Respondents maintain that the investors named in the indictment accepted the option of stock in Zip Nut, Inc. However, appellant asserts that five First Phoenix investors elected to have a return of their investment funds, through promissory notes, as no cash existed to pay them back.

We also note that on March 15, 1992, Bennett and Fullerton unsuccessfully filed a motion to have the receivership terminated. This court, on appeal from the denial of the motion to terminate the receivership, determined that the purposes of the receivership had not yet been fulfilled and accordingly issued an order dismissing appeal on March 31, 1994. See Fullerton v. State, Docket No. 24398 (Order Dismissing Appeal, March 31, 1994).

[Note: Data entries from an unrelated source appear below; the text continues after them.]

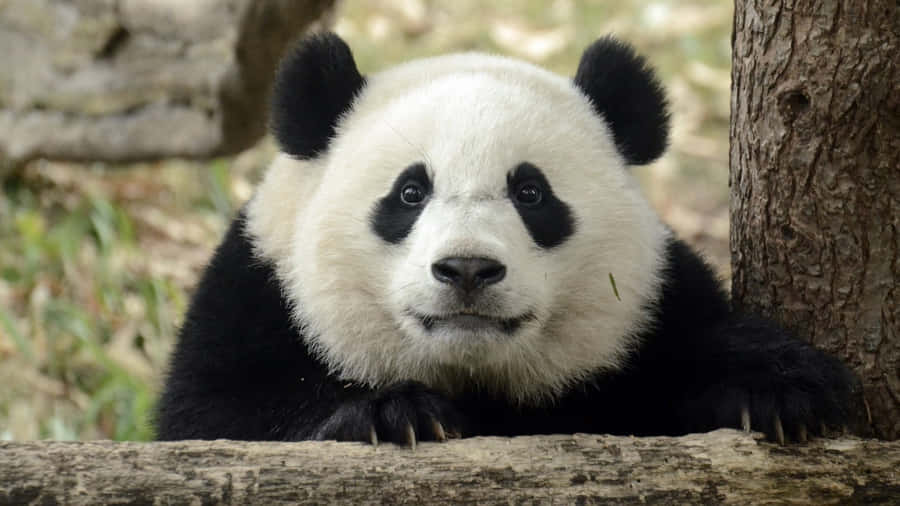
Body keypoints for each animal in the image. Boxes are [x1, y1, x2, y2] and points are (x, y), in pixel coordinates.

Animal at [155, 32, 860, 446]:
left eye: (531, 194)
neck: (476, 376)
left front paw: (773, 392)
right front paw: (392, 416)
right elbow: (215, 417)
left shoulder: (651, 317)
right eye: (409, 193)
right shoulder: (256, 293)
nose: (467, 269)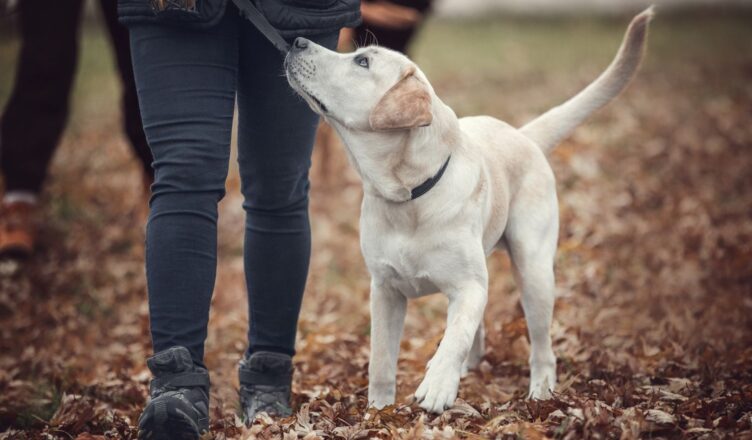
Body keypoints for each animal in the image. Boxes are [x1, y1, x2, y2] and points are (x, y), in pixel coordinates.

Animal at [286, 7, 652, 412]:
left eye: (362, 61)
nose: (296, 41)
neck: (409, 196)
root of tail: (523, 135)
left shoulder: (468, 285)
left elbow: (455, 336)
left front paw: (437, 385)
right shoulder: (385, 290)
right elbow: (381, 361)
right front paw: (378, 411)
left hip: (534, 270)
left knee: (541, 346)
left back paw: (540, 391)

Respondents rely for this assertion upon an unsigned, unnotarized affidavit of Zip Nut, Inc., on Gentile’s law firm’s letterhead, and upon certain billing statements discussed more fully infra.

According to statements made by Fullerton’s counsel at the hearing on the motion to dismiss and the habeas petition, these documents were sent to Fullerton by one of Schell’s employees who was thereafter fired.

Since the indictment was filed on November 18, 1992, it is unclear whether this date on Gentile’s billing statement is correct.

Respondents did not argue that it was inappropriate per se for a civil receiver to act as a witness in a criminal prosecution, but (in the words of Judge Agosti) that

it is inappropriate to utilize the testimony of a receiver when the receiver was appointed at the State’s behest, and then thereafter manipulated to obtain information in order to make a criminal prosecution work. In other words, to circumvent the due process rights of these defendants . . . [t]he receiver went out and just seized everything . . . [and] was subsequently subpoenaed .... [Whereas] [t]here would have to be an up-front criminal prosecution going on to get a search warrant.

In short, the parties were arguing, and the judge appeared to agree, that “a civil proceeding [had been used] as subterfuge to gain evidence for a criminal proceeding.”